** Goal 1 **
Recast the records as a two-column CSV with the columns field and value, one row per record line, starting at the line containing "state / province: Altai Republic" and ending at the last line of the records. Put each field and each value in its own quoted field, with any line breaks replaced by spaces.

+++ Source excerpt

Data Visualization may look like a simple task, but it is not. It requires a lot of effort to make a good visualization. Don't believe me? Here are some examples of bad visualizations:
Data visualization is a cornerstone of Data Science, translating abstract data into visual formats that reveal patterns, trends, and anomalies. It allows us to communicate complex findings to diverse audiences, whether they are technical stakeholders or decision-makers with no technical background. However, visualization is more than just "making data look pretty"; it is a narrative tool.
Every chart tells a story, and your role as a data scientist is to ensure the story is clear, accurate, and impactful.
There is a scientific background to data visualization. Data visualization is about associating quantities to physical attributes of an object (e.g., color, length, …). It is a complex topic we will largely overlook. Here is a great class: J. C. Hart, Data Visualization.
Visualization without context is like a story without a plot. Charts should guide the viewer through the narrative, focusing their attention on the most critical insights. Poor visualizations, on the other hand, confuse, mislead, or hide the truth.
- Cherry-Picking Data: Omitting critical context or selectively presenting data can distort the truth.
- Inappropriate Chart Types: Using a pie chart for precise comparisons or a line chart for categorical data can mislead viewers.
- Overloading with Details: Adding excessive elements—unnecessary grid lines, too many colors, or redundant annotations—creates visual clutter.
- Poor Scaling: Manipulating axes or scales can exaggerate or minimize trends, eroding trust.
- Focus on Clarity: Simplicity is powerful. A clean, well-labeled chart can reveal more than a cluttered, overly complex one.

++++++

** Goal 2 **
Print the passage of the data visualization text starting at "Visualization without context" and ending at "hide the truth.".

+++ Records for the exercise

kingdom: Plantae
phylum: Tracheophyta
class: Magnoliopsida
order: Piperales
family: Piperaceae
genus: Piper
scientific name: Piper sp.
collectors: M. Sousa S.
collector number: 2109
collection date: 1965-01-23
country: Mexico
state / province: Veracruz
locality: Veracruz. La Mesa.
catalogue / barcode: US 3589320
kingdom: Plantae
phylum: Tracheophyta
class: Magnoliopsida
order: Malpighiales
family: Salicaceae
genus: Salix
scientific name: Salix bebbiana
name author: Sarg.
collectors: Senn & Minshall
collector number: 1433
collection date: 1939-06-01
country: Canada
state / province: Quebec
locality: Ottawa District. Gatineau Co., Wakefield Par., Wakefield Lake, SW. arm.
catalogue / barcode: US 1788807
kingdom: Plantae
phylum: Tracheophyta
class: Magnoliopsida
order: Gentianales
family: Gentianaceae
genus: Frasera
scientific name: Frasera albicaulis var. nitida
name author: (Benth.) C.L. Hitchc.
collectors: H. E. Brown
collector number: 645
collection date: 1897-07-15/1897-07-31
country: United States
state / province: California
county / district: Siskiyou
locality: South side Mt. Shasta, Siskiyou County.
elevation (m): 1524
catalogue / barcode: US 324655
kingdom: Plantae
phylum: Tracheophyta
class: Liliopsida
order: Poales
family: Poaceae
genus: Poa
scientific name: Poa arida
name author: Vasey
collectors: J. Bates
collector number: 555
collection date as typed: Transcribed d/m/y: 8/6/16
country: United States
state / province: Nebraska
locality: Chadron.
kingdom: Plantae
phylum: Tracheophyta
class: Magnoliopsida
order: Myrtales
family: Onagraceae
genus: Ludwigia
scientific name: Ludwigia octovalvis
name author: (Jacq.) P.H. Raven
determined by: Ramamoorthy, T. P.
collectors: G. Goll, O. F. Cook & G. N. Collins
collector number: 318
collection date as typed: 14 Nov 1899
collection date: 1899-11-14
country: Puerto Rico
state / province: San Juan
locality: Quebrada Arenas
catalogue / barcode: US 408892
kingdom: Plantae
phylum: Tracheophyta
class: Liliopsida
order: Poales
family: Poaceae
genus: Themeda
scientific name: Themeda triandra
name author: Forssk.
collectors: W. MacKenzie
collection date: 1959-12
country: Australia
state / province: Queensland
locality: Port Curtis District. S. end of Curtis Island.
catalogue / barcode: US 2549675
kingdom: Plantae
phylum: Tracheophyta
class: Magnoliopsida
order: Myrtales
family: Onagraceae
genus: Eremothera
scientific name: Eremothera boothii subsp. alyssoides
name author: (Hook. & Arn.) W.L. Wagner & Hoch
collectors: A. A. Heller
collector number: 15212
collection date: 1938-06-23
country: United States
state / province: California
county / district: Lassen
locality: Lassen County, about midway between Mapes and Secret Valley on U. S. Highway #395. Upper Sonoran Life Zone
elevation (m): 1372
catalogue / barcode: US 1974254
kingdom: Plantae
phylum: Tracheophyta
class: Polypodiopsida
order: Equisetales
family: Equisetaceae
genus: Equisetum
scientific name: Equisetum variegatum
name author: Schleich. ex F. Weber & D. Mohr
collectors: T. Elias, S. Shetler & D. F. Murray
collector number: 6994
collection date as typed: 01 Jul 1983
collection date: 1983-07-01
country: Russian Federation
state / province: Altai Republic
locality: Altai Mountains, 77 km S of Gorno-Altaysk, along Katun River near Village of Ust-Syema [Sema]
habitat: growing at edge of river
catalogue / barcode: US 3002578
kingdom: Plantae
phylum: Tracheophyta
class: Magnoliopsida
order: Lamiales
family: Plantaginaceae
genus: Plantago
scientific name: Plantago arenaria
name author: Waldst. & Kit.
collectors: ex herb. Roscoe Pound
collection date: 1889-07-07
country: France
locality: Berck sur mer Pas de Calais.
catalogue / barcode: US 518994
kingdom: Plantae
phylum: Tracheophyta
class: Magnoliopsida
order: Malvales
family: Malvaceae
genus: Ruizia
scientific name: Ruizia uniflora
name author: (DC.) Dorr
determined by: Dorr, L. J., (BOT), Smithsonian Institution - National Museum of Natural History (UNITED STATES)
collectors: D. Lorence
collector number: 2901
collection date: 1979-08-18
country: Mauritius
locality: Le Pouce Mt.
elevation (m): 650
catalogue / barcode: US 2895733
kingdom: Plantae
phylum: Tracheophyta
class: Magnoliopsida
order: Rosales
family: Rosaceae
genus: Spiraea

++++++

** Task response 1 **
field,value
"state / province:","Altai Republic"
"locality:","Altai Mountains, 77 km S of Gorno-Altaysk, along Katun River near Village of Ust-Syema [Sema]"
"habitat:","growing at edge of river"
"catalogue / barcode:","US 3002578"
"kingdom:","Plantae"
"phylum:","Tracheophyta"
"class:","Magnoliopsida"
"order:","Lamiales"
"family:","Plantaginaceae"
"genus:","Plantago"
"scientific name:","Plantago arenaria"
"name author:","Waldst. & Kit."
"collectors:","ex herb. Roscoe Pound"
"collection date:","1889-07-07"
"country:","France"
"locality:","Berck sur mer Pas de Calais."
"catalogue / barcode:","US 518994"
"kingdom:","Plantae"
"phylum:","Tracheophyta"
"class:","Magnoliopsida"
"order:","Malvales"
"family:","Malvaceae"
"genus:","Ruizia"
"scientific name:","Ruizia uniflora"
"name author:","(DC.) Dorr"
"determined by:","Dorr, L. J., (BOT), Smithsonian Institution - National Museum of Natural History (UNITED STATES)"
"collectors:","D. Lorence"
"collector number:","2901"
"collection date:","1979-08-18"
"country:","Mauritius"
"locality:","Le Pouce Mt."
"elevation (m):","650"
"catalogue / barcode:","US 2895733"
"kingdom:","Plantae"
"phylum:","Tracheophyta"
"class:","Magnoliopsida"
"order:","Rosales"
"family:","Rosaceae"
"genus:","Spiraea"

** Task response 2 **
Visualization without context is like a story without a plot. Charts should guide the viewer through the narrative, focusing their attention on the most critical insights. Poor visualizations, on the other hand, confuse, mislead, or hide the truth.